FROM: Pat Lewis, Human Resources Director
TO: Everyone
Date: December 9
RE: Holiday Party
People, people, nothing sinister was intended by having our CEO
dress up like Santa Claus! Even if the anagram of "Santa" does
happen to be "Satan," there is no evil connotation to our own
"little man in a red suit." It's a tradition, folks, like sugar
shock at Halloween or family feuds over the Thanksgiving turkey or
broken hearts on Valentine's Day.
Could we lighten up?
FROM: Pat Lewis, Human Resources Director
TO: Everyone
DATE: December 10
RE: Holiday Party
Vegetarians!?!?!? I've had it with you people!!! We're going to
keep this party at Luigi's Open Pit Barbecue whether you like it
or not, so you can sit quietly at the table furthest from the
"grill of death," as you so quaintly put it, and you'll get your
#$%^&!*# salad bar, including hydroponic tomatoes... But do you
know, they have feelings, too.
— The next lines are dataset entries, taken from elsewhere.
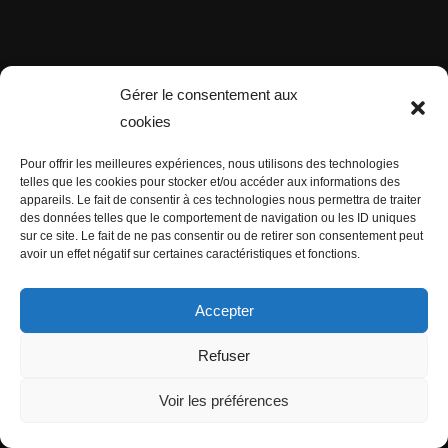
Gérer le consentement aux
cookies
Pour offrir les meilleures expériences, nous utilisons des technologies
telles que les cookies pour stocker et/ou accéder aux informations des
appareils. Le fait de consentir à ces technologies nous permettra de traiter
des données telles que le comportement de navigation ou les ID uniques
sur ce site. Le fait de ne pas consentir ou de retirer son consentement peut
avoir un effet négatif sur certaines caractéristiques et fonctions.
Accepter
Refuser
Voir les préférences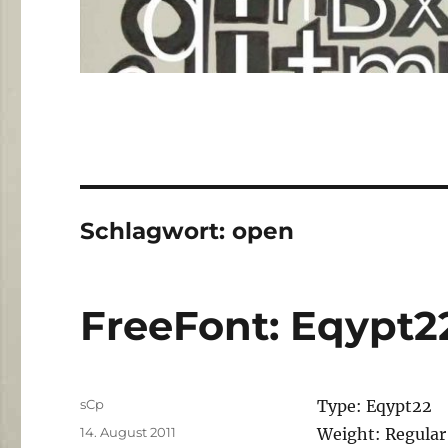
Schlagwort:
open
FreeFont: Eqypt2
Autor
sCp
Type: Eqypt22
Veröffentlicht
14. August 2011
Weight: Regular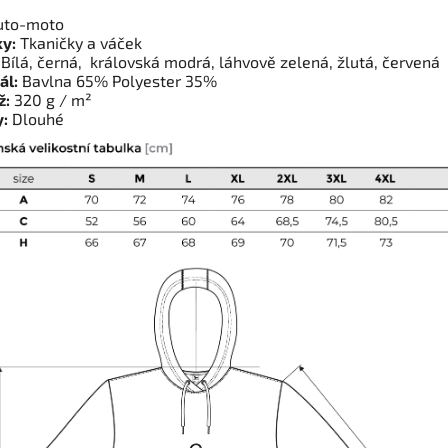
to-moto
y:
Tkaničky a váček
Bílá, černá, královská modrá, láhvově zelená, žlutá, červená
ál:
Bavlna 65% Polyester 35%
ž:
320 g / m²
:
Dlouhé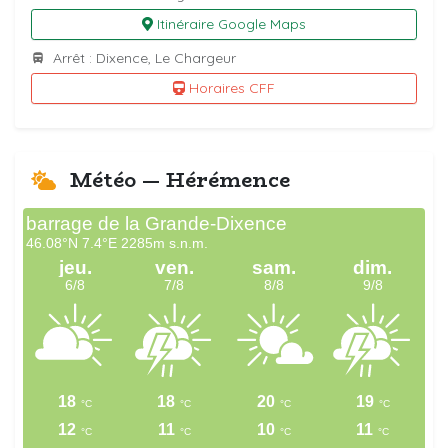
Itinéraire Google Maps
Arrêt : Dixence, Le Chargeur
Horaires CFF
Météo — Hérémence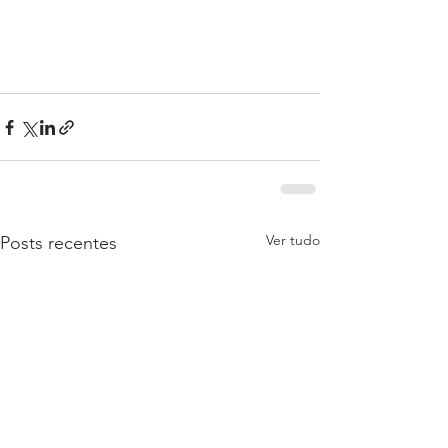
Ver tudo
Posts recentes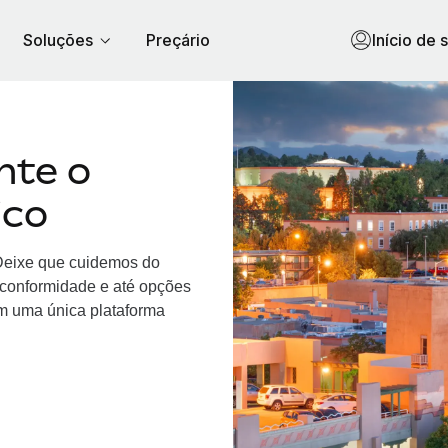
Soluções
Preçário
Início de 
nte o
ico
Deixe que cuidemos do
, conformidade e até opções
m uma única plataforma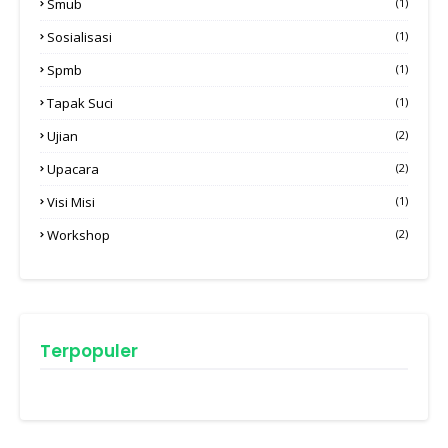
Smub
(1)
Sosialisasi
(1)
Spmb
(1)
Tapak Suci
(1)
Ujian
(2)
Upacara
(2)
Visi Misi
(1)
Workshop
(2)
Terpopuler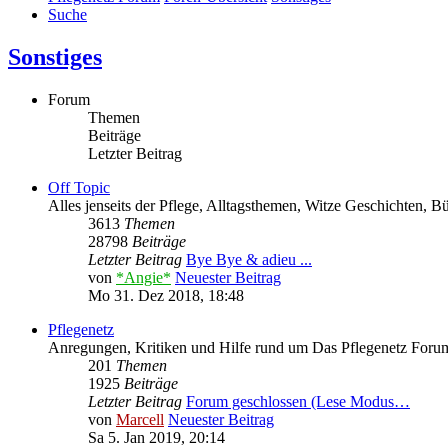
Suche
Sonstiges
Forum
Themen
Beiträge
Letzter Beitrag
Off Topic
Alles jenseits der Pflege, Alltagsthemen, Witze Geschichten, 
3613
Themen
28798
Beiträge
Letzter Beitrag
Bye Bye & adieu ...
von
*Angie*
Neuester Beitrag
Mo 31. Dez 2018, 18:48
Pflegenetz
Anregungen, Kritiken und Hilfe rund um Das Pflegenetz Forum
201
Themen
1925
Beiträge
Letzter Beitrag
Forum geschlossen (Lese Modus…
von
Marcell
Neuester Beitrag
Sa 5. Jan 2019, 20:14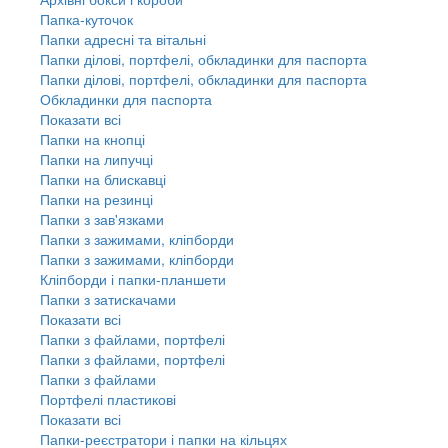
Папка-куточок
Папки адресні та вітальні
Папки ділові, портфелі, обкладинки для паспорта
Папки ділові, портфелі, обкладинки для паспорта
Обкладинки для паспорта
Показати всі
Папки на кнопці
Папки на липучці
Папки на блискавці
Папки на резинці
Папки з зав'язками
Папки з зажимами, кліпборди
Папки з зажимами, кліпборди
Кліпборди і папки-планшети
Папки з затискачами
Показати всі
Папки з файлами, портфелі
Папки з файлами, портфелі
Папки з файлами
Портфелі пластикові
Показати всі
Папки-реєстратори і папки на кільцях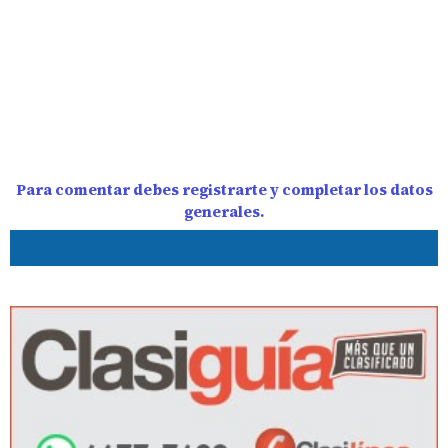
Para comentar debes registrarte y completar los datos
generales.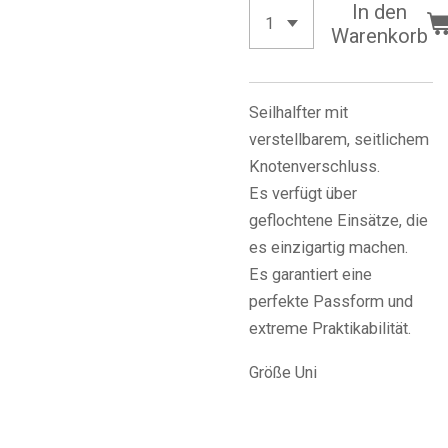
In den
Warenkorb
Seilhalfter mit
verstellbarem, seitlichem
Knotenverschluss.
Es verfügt über
geflochtene Einsätze, die
es einzigartig machen.
Es garantiert eine
perfekte Passform und
extreme Praktikabilität.
Größe Uni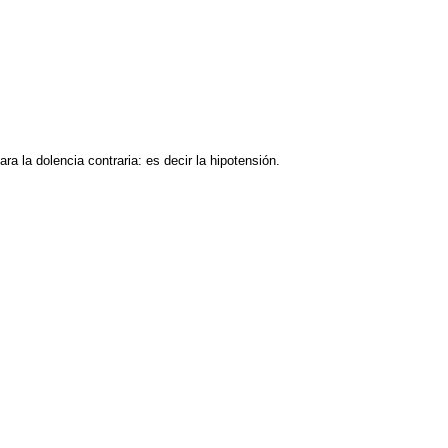
 la dolencia contraria: es decir la hipotensión.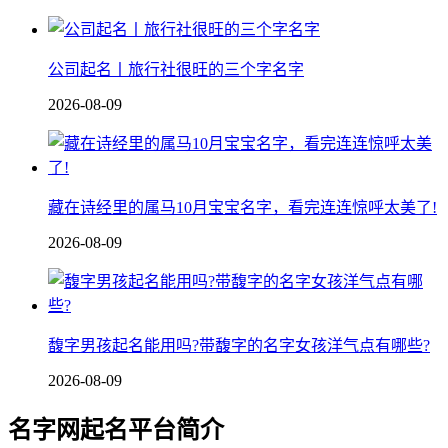
公司起名丨旅行社很旺的三个字名字
2026-08-09
藏在诗经里的属马10月宝宝名字，看完连连惊呼太美了!
2026-08-09
馥字男孩起名能用吗?带馥字的名字女孩洋气点有哪些?
2026-08-09
名字网起名平台简介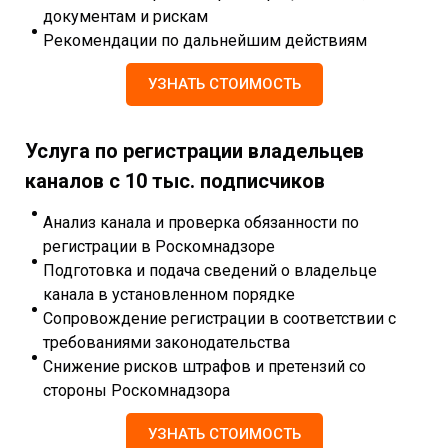
документам и рискам
Рекомендации по дальнейшим действиям
УЗНАТЬ СТОИМОСТЬ
Услуга по регистрации владельцев
каналов с 10 тыс. подписчиков
Анализ канала и проверка обязанности по
регистрации в Роскомнадзоре
Подготовка и подача сведений о владельце
канала в установленном порядке
Сопровождение регистрации в соответствии с
требованиями законодательства
Снижение рисков штрафов и претензий со
стороны Роскомнадзора
УЗНАТЬ СТОИМОСТЬ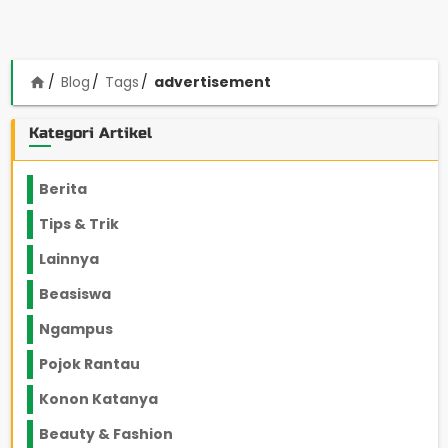
Blog
Tags
advertisement
home
Kategori Artikel
Berita
2199
Tips & Trik
848
Lainnya
1136
Beasiswa
66
Ngampus
27
Pojok Rantau
12
Konon Katanya
12
Beauty & Fashion
14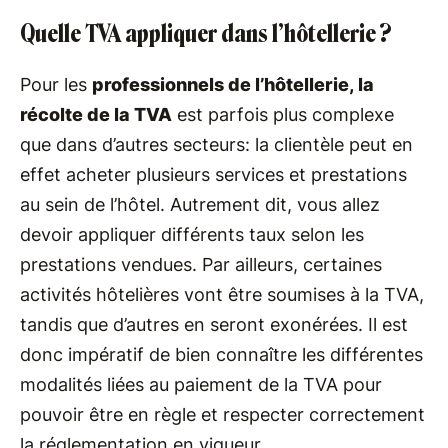
Quelle TVA appliquer dans l’hôtellerie ?
Pour les
professionnels de l’hôtellerie, la
récolte de la TVA
est parfois plus complexe
que dans d’autres secteurs: la clientèle peut en
effet acheter plusieurs services et prestations
au sein de l’hôtel. Autrement dit, vous allez
devoir appliquer différents taux selon les
prestations vendues. Par ailleurs, certaines
activités hôtelières vont être soumises à la TVA,
tandis que d’autres en seront exonérées. Il est
donc impératif de bien connaître les différentes
modalités liées au paiement de la TVA pour
pouvoir être en règle et respecter correctement
la réglementation en vigueur.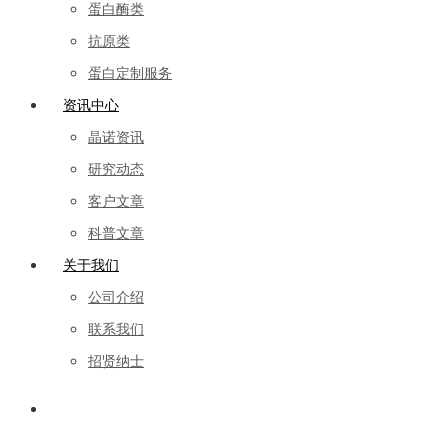
蛋白酶类
抗原类
蛋白定制服务
资讯中心
晶诺资讯
研究动态
客户文章
科普文章
关于我们
公司介绍
联系我们
招贤纳士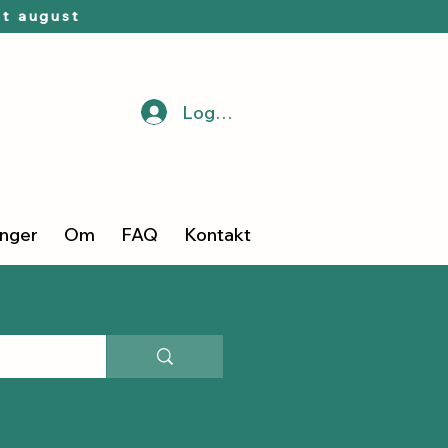
t august
Logg inn
inger
Om
FAQ
Kontakt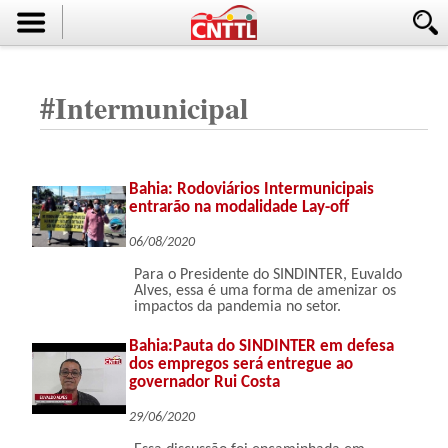
#
Intermunicipal
Bahia: Rodoviários Intermunicipais
entrarão na modalidade Lay-off
06/08/2020
Para o Presidente do SINDINTER, Euvaldo
Alves, essa é uma forma de amenizar os
impactos da pandemia no setor.
Bahia:Pauta do SINDINTER em defesa
dos empregos será entregue ao
governador Rui Costa
29/06/2020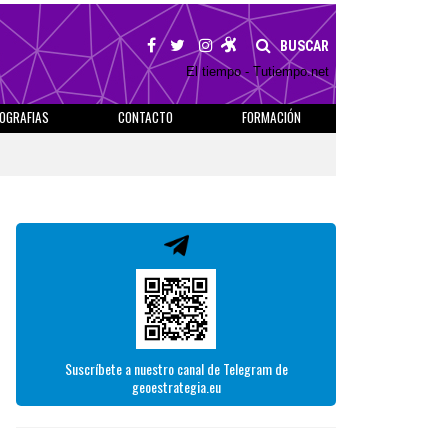
BUSCAR
El tiempo - Tutiempo.net
IOGRAFIAS
CONTACTO
FORMACIÓN
Suscríbete a nuestro canal de Telegram de
geoestrategia.eu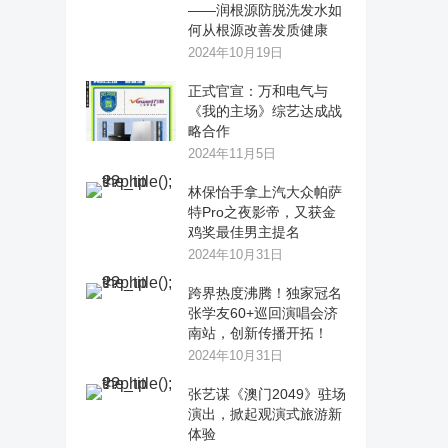
——润根源防脱洗发水如
何从根源改善发质健康
2024年10月19日
正式官宣：万和电气与
《我的主场》综艺达成战
略合作
2024年11月5日
林保怡手拿上汽大众帕萨
特Pro之夜影帝，又获金
鸡奖最佳男主提名
2024年10月31日
跨界热度沸腾！独家冠名
张学友60+巡回演唱会济
南站，创新传播开拓！
2024年10月31日
张艺谋《澳门2049》驻场
演出，掀起观演式旅游新
体验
Tomatoes scream when you slice
them. I've heard them scream, I'm hearing them scream right now!
FROM: Teri Bishops, Acting Human Resources Director
TO: Everyone
DATE: December 14
RE: Pat Lewis and Holiday Party
I'm sure I speak for all of us in wishing Pat Lewis a speedy
recovery from her stress-related illness and I'll continue to
forward your cards to her at the sanitarium. In the meantime,
management has decided to cancel our Holiday Party and give
everyone the afternoon of the 23rd off.